- **Work order**
From the listing below, pick out each line with the word "that".

- **Extracted data**
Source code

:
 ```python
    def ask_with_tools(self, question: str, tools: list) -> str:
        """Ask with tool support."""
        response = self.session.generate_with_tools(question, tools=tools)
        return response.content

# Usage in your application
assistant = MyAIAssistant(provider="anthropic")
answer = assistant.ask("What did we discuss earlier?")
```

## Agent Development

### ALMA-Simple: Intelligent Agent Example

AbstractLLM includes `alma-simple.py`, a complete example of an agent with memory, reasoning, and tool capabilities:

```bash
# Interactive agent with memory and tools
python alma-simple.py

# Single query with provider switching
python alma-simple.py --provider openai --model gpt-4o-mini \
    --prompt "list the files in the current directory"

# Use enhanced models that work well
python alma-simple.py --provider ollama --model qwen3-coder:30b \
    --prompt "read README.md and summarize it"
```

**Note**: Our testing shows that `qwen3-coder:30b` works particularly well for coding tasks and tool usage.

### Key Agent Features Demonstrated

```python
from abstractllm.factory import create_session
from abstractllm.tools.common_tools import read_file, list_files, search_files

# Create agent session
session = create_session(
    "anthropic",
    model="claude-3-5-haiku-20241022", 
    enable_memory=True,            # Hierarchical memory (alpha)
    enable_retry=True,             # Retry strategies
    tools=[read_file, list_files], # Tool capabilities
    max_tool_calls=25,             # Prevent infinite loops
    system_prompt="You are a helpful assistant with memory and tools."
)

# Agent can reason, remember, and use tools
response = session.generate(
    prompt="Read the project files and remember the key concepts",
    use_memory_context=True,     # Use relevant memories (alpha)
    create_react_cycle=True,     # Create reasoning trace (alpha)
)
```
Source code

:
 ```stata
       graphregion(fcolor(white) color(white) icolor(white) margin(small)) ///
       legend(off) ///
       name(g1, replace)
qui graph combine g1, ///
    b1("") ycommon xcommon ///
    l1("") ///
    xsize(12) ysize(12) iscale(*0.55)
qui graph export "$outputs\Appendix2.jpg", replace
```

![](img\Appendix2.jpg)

- **Exercise solution**
# Use enhanced models that work well
**Note**: Our testing shows that `qwen3-coder:30b` works particularly well for coding tasks and tool usage.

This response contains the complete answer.